» Provided data:
··········
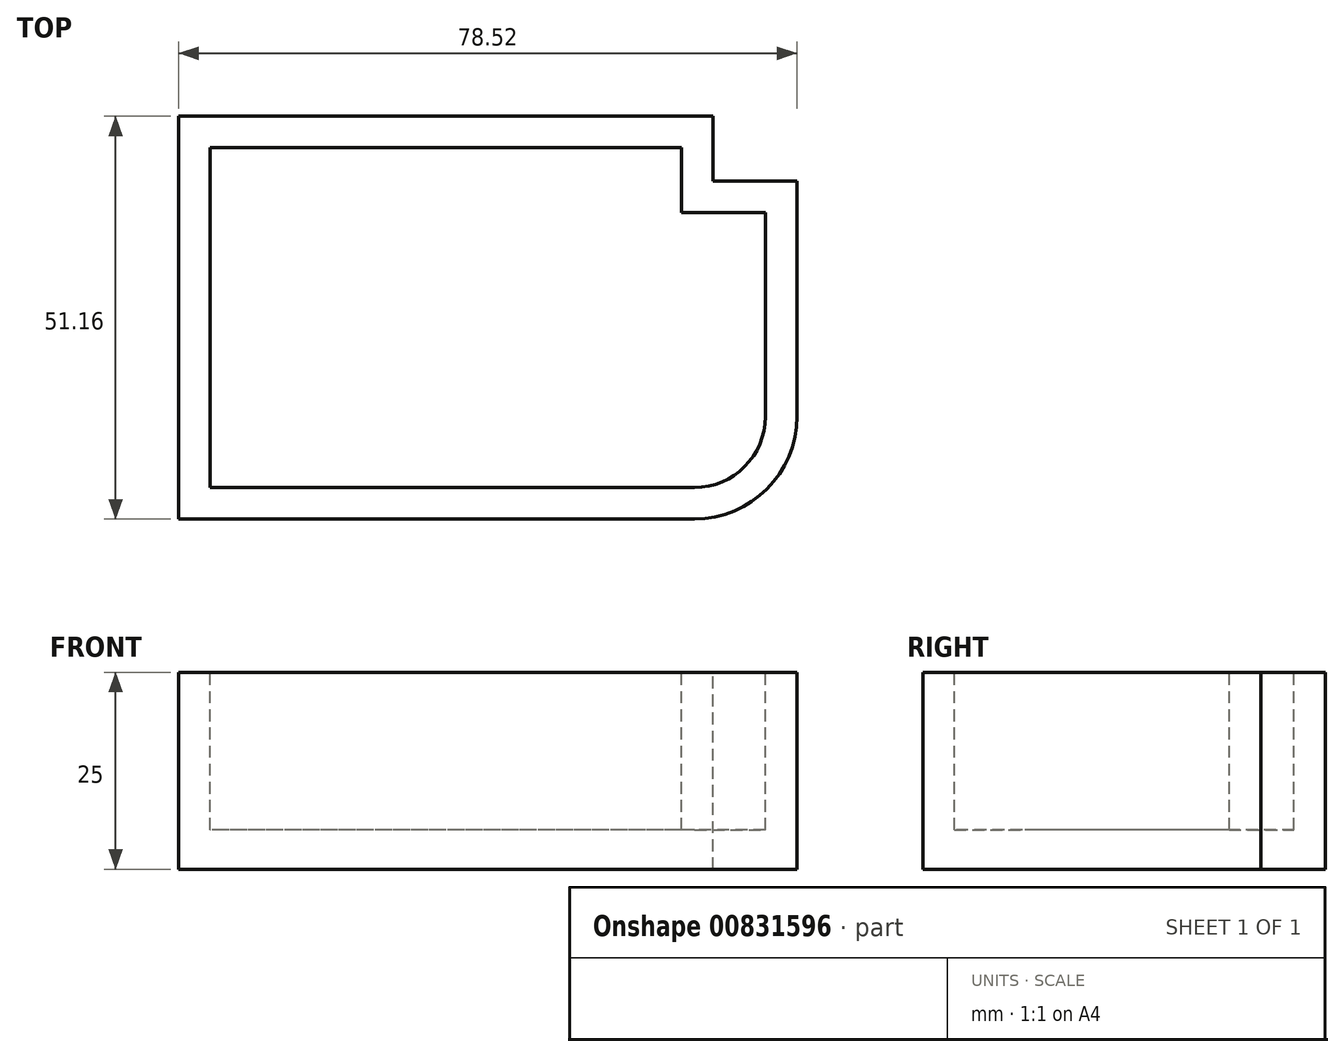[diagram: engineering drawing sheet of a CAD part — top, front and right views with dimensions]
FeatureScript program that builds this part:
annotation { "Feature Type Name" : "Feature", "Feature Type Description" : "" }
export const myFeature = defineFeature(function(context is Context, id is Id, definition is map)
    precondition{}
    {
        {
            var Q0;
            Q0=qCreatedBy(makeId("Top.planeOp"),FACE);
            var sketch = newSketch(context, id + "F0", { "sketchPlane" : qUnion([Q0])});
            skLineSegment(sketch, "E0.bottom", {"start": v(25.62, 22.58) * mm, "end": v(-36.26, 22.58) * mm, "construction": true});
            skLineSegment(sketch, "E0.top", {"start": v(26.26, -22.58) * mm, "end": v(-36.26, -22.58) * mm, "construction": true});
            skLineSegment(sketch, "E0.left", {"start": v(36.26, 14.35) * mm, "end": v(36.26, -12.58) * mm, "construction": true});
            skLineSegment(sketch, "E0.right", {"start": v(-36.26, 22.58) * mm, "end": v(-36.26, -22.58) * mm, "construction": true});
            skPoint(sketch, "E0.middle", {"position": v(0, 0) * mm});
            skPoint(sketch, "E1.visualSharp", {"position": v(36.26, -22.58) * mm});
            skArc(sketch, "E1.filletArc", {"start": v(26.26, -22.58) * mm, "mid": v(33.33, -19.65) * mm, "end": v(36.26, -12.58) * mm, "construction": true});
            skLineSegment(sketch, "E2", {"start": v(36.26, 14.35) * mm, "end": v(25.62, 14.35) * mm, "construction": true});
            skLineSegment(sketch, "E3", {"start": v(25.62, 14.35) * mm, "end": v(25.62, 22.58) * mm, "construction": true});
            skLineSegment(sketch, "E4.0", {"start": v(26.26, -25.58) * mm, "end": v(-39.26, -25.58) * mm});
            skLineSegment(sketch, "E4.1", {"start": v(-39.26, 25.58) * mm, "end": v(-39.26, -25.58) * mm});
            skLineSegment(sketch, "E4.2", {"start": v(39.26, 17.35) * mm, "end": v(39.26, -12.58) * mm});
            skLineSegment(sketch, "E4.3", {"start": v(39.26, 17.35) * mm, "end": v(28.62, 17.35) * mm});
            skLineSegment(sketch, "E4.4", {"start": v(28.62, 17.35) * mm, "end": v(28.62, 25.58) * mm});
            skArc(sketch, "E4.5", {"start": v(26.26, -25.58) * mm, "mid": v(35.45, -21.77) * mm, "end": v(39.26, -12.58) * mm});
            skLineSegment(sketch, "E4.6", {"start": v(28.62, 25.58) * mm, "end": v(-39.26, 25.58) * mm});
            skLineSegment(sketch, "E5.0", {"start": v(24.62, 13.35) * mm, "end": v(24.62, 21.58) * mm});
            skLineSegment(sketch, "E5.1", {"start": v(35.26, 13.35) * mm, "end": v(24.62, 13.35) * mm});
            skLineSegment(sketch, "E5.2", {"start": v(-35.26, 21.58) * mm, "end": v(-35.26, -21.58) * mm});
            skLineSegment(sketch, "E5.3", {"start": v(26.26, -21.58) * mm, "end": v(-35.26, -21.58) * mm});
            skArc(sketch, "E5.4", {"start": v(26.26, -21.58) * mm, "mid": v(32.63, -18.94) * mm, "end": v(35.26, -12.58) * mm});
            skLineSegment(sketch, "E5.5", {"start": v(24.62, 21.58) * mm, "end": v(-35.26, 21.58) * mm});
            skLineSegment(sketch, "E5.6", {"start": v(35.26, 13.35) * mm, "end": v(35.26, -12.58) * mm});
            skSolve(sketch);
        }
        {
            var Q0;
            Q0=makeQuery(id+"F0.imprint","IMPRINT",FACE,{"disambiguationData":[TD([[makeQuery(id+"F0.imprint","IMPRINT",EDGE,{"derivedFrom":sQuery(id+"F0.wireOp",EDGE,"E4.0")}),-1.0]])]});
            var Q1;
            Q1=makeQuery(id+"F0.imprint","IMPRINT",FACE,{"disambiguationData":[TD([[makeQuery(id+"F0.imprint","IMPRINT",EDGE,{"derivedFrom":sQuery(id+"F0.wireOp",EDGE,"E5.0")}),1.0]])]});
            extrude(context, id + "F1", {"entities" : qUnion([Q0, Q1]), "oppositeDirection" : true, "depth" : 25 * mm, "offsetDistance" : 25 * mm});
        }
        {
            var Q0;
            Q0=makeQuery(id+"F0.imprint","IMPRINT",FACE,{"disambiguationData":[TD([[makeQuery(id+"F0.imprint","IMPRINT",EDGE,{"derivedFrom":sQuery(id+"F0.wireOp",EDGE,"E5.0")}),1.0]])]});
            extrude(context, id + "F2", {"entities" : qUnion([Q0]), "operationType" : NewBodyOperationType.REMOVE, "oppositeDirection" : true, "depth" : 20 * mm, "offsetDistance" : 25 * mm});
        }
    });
··········
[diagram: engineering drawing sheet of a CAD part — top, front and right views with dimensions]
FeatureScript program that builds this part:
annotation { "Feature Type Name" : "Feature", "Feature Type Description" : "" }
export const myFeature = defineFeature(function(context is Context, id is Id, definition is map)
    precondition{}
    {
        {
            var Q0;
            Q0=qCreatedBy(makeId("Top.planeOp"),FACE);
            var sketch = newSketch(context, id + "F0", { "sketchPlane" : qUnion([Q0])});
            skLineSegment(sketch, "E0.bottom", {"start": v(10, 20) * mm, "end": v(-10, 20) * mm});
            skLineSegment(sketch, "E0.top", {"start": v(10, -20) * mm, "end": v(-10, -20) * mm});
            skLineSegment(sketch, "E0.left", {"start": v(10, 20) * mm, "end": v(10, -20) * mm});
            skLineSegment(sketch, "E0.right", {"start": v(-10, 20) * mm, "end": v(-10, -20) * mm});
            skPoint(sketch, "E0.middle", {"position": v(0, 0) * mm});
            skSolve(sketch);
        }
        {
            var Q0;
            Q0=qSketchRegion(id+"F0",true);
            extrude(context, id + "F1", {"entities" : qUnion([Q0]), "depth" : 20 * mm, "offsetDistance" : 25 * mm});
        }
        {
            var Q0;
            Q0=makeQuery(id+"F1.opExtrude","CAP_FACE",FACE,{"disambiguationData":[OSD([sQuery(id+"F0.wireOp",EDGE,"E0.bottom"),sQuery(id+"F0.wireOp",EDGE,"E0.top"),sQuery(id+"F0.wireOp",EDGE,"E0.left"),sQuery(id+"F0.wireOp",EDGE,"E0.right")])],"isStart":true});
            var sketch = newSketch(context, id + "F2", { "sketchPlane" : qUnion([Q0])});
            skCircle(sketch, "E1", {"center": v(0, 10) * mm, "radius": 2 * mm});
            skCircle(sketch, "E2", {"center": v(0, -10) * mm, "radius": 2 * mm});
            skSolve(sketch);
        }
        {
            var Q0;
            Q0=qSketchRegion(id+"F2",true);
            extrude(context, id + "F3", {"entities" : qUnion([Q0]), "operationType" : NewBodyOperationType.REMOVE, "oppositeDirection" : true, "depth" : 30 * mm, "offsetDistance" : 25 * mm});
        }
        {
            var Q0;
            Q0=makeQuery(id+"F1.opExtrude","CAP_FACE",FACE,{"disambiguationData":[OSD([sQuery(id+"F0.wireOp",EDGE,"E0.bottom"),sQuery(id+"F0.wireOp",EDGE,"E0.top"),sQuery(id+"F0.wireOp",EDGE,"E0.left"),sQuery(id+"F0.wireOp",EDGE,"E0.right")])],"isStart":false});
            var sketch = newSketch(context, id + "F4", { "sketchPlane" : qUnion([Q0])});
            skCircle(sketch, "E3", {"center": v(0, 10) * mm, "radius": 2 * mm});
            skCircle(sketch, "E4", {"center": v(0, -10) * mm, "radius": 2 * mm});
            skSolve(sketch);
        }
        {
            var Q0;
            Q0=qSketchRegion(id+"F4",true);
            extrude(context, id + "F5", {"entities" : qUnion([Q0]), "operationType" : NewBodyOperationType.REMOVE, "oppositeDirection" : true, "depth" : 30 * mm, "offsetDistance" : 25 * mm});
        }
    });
··········
» Task directions:
Report every line in the rows above that contains the string "IMPRINT", copying each one in full. Case counts, so a line matches only if it has the same capitalization.

» Written response:
            Q0=makeQuery(id+"F0.imprint","IMPRINT",FACE,{"disambiguationData":[TD([[makeQuery(id+"F0.imprint","IMPRINT",EDGE,{"derivedFrom":sQuery(id+"F0.wireOp",EDGE,"E4.0")}),-1.0]])]});
            Q1=makeQuery(id+"F0.imprint","IMPRINT",FACE,{"disambiguationData":[TD([[makeQuery(id+"F0.imprint","IMPRINT",EDGE,{"derivedFrom":sQuery(id+"F0.wireOp",EDGE,"E5.0")}),1.0]])]});
            Q0=makeQuery(id+"F0.imprint","IMPRINT",FACE,{"disambiguationData":[TD([[makeQuery(id+"F0.imprint","IMPRINT",EDGE,{"derivedFrom":sQuery(id+"F0.wireOp",EDGE,"E5.0")}),1.0]])]});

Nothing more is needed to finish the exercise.